Excerpt:

Re: new heapcheck contrib module

From: Robert Haas <robertmhaas(at)gmail(dot)com>
To: Mark Dilger <mark(dot)dilger(at)enterprisedb(dot)com>
Cc: Dilip Kumar <dilipbalaut(at)gmail(dot)com>, Peter Geoghegan <pg(at)bowt(dot)ie>, Andres Freund <andres(at)anarazel(dot)de>, PostgreSQL-development <pgsql-hackers(at)postgresql(dot)org>
Subject: Re: new heapcheck contrib module
Date: 2020-07-31 00:53:32
Message-ID: CA+TgmobtWL-s87WaAgsQ01AOnsen_iXmMpRUMUEc-nR32cvyhA@mail.gmail.com
Views: Raw Message | Whole Thread | Download mbox | Resend email
Thread:
Lists: pgsql-hackers

On Thu, Jul 30, 2020 at 6:10 PM Mark Dilger
<mark(dot)dilger(at)enterprisedb(dot)com> wrote:
> No, that wasn't my concern. I was thinking about CLOG entries disappearing during the scan as a consequence of concurrent vacuums, and the effect that would have on the validity of the cached [relfrozenxid..next_valid_xid] range. In the absence of corruption, I don't immediately see how this would cause any problems. But for a corrupt table, I'm less certain how it would play out.

Data shown:
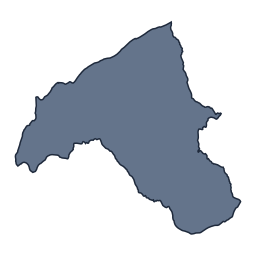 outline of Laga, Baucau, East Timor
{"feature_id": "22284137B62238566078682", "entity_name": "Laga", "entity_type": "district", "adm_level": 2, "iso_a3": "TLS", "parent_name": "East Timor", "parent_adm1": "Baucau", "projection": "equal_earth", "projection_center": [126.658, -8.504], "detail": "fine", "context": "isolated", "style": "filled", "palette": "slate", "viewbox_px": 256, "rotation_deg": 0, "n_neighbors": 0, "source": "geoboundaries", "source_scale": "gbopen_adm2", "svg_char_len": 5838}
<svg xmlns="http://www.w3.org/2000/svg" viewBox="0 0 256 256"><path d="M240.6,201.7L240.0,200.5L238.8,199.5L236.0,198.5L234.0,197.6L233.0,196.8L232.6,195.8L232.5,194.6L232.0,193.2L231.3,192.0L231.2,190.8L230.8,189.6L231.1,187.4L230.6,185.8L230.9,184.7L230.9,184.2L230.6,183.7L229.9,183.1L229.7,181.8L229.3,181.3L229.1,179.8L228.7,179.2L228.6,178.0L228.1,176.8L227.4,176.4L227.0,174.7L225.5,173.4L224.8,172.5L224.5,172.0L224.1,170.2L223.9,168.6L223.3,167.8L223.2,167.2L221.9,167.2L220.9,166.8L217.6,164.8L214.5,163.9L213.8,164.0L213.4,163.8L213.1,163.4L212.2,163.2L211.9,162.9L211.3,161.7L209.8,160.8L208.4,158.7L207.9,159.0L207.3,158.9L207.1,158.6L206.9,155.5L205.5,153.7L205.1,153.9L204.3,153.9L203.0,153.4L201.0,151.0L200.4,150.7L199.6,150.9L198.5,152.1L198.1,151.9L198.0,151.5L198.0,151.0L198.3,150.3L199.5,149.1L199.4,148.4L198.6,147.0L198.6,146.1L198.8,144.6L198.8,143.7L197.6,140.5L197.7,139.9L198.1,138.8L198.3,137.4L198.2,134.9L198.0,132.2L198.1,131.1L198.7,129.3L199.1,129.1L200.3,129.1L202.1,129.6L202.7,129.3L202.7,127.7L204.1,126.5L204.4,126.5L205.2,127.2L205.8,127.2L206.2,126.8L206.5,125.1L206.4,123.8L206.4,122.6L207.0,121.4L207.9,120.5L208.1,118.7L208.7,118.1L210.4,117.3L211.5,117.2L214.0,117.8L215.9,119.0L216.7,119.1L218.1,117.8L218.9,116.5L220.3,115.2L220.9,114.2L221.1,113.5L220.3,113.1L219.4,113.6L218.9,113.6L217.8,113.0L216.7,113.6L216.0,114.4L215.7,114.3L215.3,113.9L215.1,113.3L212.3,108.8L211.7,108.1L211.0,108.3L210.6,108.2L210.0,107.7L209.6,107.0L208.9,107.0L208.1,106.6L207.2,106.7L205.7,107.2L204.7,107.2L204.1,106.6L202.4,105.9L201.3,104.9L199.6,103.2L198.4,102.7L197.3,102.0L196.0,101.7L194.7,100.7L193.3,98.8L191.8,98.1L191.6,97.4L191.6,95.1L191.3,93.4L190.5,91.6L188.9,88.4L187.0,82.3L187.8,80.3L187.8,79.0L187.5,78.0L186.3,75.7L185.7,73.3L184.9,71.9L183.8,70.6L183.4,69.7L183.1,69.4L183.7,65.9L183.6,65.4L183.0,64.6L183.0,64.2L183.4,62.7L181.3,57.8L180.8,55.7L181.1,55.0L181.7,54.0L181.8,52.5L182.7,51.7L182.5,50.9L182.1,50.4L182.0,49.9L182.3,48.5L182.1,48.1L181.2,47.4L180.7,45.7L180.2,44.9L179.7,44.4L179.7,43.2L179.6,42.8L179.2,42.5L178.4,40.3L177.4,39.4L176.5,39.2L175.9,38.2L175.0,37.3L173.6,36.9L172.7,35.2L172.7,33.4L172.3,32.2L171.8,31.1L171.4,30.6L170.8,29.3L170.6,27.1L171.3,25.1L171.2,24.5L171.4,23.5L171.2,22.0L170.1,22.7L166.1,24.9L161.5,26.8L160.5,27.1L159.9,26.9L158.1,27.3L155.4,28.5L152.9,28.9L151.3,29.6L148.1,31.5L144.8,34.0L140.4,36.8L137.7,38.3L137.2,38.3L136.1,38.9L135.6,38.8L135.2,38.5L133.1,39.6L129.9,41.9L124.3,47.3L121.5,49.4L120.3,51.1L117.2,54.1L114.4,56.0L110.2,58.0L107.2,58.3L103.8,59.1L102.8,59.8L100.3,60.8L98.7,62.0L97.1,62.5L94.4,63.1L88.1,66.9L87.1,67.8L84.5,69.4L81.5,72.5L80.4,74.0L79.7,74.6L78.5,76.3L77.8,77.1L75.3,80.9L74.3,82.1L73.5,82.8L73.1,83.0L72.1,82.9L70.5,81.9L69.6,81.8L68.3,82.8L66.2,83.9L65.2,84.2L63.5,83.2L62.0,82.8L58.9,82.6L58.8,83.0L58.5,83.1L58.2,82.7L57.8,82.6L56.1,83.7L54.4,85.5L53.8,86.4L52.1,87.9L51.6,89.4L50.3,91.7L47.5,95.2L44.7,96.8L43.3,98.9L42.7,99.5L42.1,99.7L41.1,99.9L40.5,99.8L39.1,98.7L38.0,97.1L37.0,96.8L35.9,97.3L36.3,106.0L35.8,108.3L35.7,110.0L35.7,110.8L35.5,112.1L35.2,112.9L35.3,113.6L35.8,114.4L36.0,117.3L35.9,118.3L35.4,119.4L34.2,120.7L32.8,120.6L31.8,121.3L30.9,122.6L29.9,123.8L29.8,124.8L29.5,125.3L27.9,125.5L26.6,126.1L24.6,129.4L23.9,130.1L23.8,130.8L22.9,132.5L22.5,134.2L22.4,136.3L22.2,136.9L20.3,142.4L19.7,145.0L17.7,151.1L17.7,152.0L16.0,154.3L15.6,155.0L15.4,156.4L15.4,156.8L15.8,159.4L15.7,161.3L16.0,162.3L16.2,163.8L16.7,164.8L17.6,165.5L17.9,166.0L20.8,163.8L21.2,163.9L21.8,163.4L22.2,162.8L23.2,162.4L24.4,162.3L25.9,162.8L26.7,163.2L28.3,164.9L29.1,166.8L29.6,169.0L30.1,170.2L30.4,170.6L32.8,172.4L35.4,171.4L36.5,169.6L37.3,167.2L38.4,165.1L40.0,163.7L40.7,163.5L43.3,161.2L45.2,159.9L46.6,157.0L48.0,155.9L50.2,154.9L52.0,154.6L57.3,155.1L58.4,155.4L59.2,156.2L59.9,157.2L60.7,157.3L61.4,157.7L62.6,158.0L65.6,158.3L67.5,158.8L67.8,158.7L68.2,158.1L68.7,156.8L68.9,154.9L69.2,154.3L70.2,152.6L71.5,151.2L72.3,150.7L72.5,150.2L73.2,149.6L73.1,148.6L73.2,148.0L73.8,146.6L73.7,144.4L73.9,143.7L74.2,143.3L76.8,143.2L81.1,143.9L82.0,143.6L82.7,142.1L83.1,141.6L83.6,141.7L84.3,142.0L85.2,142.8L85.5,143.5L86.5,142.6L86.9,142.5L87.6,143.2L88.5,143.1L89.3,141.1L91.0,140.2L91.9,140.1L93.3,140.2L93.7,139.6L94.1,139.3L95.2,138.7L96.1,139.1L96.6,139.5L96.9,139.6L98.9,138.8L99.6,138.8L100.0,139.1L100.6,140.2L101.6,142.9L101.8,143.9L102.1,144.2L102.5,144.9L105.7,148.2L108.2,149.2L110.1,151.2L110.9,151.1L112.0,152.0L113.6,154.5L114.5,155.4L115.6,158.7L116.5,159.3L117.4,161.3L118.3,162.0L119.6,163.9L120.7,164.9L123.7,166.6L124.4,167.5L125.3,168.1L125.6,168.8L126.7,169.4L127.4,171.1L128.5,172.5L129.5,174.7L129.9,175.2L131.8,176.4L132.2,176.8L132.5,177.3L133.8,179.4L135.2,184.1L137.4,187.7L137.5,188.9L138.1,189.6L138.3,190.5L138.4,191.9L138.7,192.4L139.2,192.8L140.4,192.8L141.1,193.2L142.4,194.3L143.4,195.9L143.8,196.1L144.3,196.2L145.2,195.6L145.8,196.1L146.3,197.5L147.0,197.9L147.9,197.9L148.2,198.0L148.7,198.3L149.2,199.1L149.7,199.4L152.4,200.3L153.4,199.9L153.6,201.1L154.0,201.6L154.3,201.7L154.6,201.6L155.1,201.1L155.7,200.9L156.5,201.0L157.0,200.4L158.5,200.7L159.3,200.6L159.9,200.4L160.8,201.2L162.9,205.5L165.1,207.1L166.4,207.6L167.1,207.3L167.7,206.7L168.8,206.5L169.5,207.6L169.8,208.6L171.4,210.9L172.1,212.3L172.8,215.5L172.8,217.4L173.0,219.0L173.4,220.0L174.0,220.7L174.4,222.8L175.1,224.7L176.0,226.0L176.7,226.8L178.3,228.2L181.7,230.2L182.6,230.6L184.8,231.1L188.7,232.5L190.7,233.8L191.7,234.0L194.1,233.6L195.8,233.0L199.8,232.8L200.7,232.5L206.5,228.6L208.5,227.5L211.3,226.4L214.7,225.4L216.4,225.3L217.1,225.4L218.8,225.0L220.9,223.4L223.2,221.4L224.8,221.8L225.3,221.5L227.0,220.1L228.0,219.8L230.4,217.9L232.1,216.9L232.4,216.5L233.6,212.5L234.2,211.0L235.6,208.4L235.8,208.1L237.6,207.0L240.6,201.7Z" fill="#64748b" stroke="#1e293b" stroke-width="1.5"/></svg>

Jobs:
**a.** Write out everything in the heapcheck email from "On Thu, Jul" down to "would play out.".
**b.** List the names given in the Cc line of the heapcheck email, leaving out the addresses.
**c.** Carry on the heapcheck email from where it stops.
The material has no connection to the heapcheck email.

Solved tasks:
**a.**
On Thu, Jul 30, 2020 at 6:10 PM Mark Dilger
<mark(dot)dilger(at)enterprisedb(dot)com> wrote:
> No, that wasn't my concern. I was thinking about CLOG entries disappearing during the scan as a consequence of concurrent vacuums, and the effect that would have on the validity of the cached [relfrozenxid..next_valid_xid] range. In the absence of corruption, I don't immediately see how this would cause any problems. But for a corrupt table, I'm less certain how it would play out.

**b.**
Dilip Kumar
Peter Geoghegan
Andres Freund
PostgreSQL-development

**c.**
Oh, hmm. I wasn't thinking about that problem. I think the only way
this can happen is if we read a page and then, before we try to look
up the CID, vacuum zooms past, finishes the whole table, and truncates
clog. But if that's possible, then it seems like it would be an issue
for SELECT as well, and it apparently isn't, or we would've done
something about it by now. I think the reason it's not possible is
because of the locking rules described in
src/backend/storage/buffer/README, which require that you hold a
buffer lock until you've determined that the tuple is visible. Since
you hold a share lock on the buffer, a VACUUM that hasn't already
processed that freeze the tuples in that buffer; it would need an
exclusive lock on the buffer to do that. Therefore it can't finish and
truncate clog either.

Now, you raise the question of whether this is still true if the table
is corrupt, but I don't really see why that makes any difference.
VACUUM is supposed to freeze each page it encounters, to the extent
that such freezing is necessary, and with Andres's changes, it's
supposed to ERROR out if things are messed up. We can postulate a bug
in that logic, but inserting a VACUUM-blocking lock into this tool to
guard against a hypothetical vacuum bug seems strange to me. Why would
the right solution not be to fix such a bug if and when we find that
there is one?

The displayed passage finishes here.